Located at the confluence of the Middle and Coast Fork Willamette Rivers, Dorris Ranch Living History Farm is one of Springfield’s treasured open spaces.

When are we planting?

May 2018

Why are we planting?

Historically, this woodland was dominated by Oregon white oak but over the past century Douglas fir, big leaf maple, Oregon ash and cherry have taken over. These trees were outcompeting the oak trees for sunlight and other important resources and reducing key habitat for species like the acorn woodpecker, nuthatch, northern pygmy owl and western gray squirrel.

To remedy this problem, in fall 2017 we released the oak trees by thinning out the majority of the non-desirable trees. The result is a much more open woodland that will allow the Oregon white oak to receive sufficient sunlight and grow to be healthy, majestic trees.

TEXAS, UNITED STATES

Who are we planting with?

Professional planters and local volunteers including Marines, teachers and students

What are we planting?

8 different native species that include (Huajilo - the honey tree, Devil’s Crew, Torchwood and more)

Where are we planting?

the Lower Rio Grande Valley National Wildlife Refuge

When are we planting?

December - March 2016

Why are we planting?

There has been a decrease of around 25% of forested areas in the United States. The most considerable issues concerning deforestation throughout the United States today comes down to illegal logging carried out by companies who go beyond their allowance of harvest and disregard the necessary permits.
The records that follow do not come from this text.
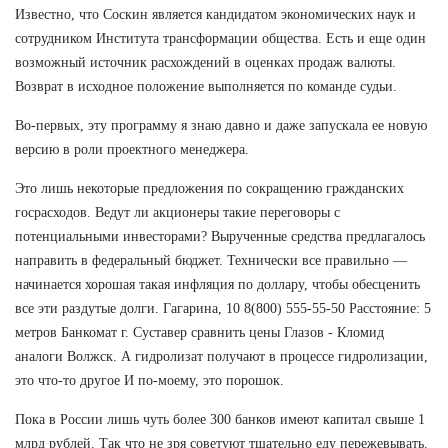
Известно, что Соскин является кандидатом экономических наук и
сотрудником Института трансформации общества. Есть и еще один
возможный источник расхождений в оценках продаж валюты.
Возврат в исходное положение выполняется по команде судьи.
Во-первых, эту программу я знаю давно и даже запускала ее новую
версию в роли проектного менеджера.
Это лишь некоторые предложения по сокращению гражданских
госрасходов. Ведут ли акционеры такие переговоры с
потенциальными инвесторами? Вырученные средства предлагалось
направить в федеральный бюджет. Технически все правильно —
начинается хорошая такая инфляция по доллару, чтобы обесценить
все эти раздутые долги. Гагарина, 10 8(800) 555-55-50 Расстояние: 5
метров Банкомат г. Суставер сравнить цены Глазов - Кломид
аналоги Волжск. А гидролизат получают в процессе гидролизации,
это что-то другое И по-моему, это порошок.
Пока в России лишь чуть более 300 банков имеют капитал свыше 1
млрд рублей. Так что не зря советуют тщательно еду пережевывать.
tentree has partnered with American Forests and Friends of Wildlife Corridor in an effort to aid in reforestation of areas in Texas’ Lower Rio Grande Valley National Wildlife Refuge. This is one of the most biologically diverse areas in all of North America. Home to 530 species of birds, 40 percent of NA’s North America’s butterfly species, 1,200 plant species and 17 threatened or endangered animal species.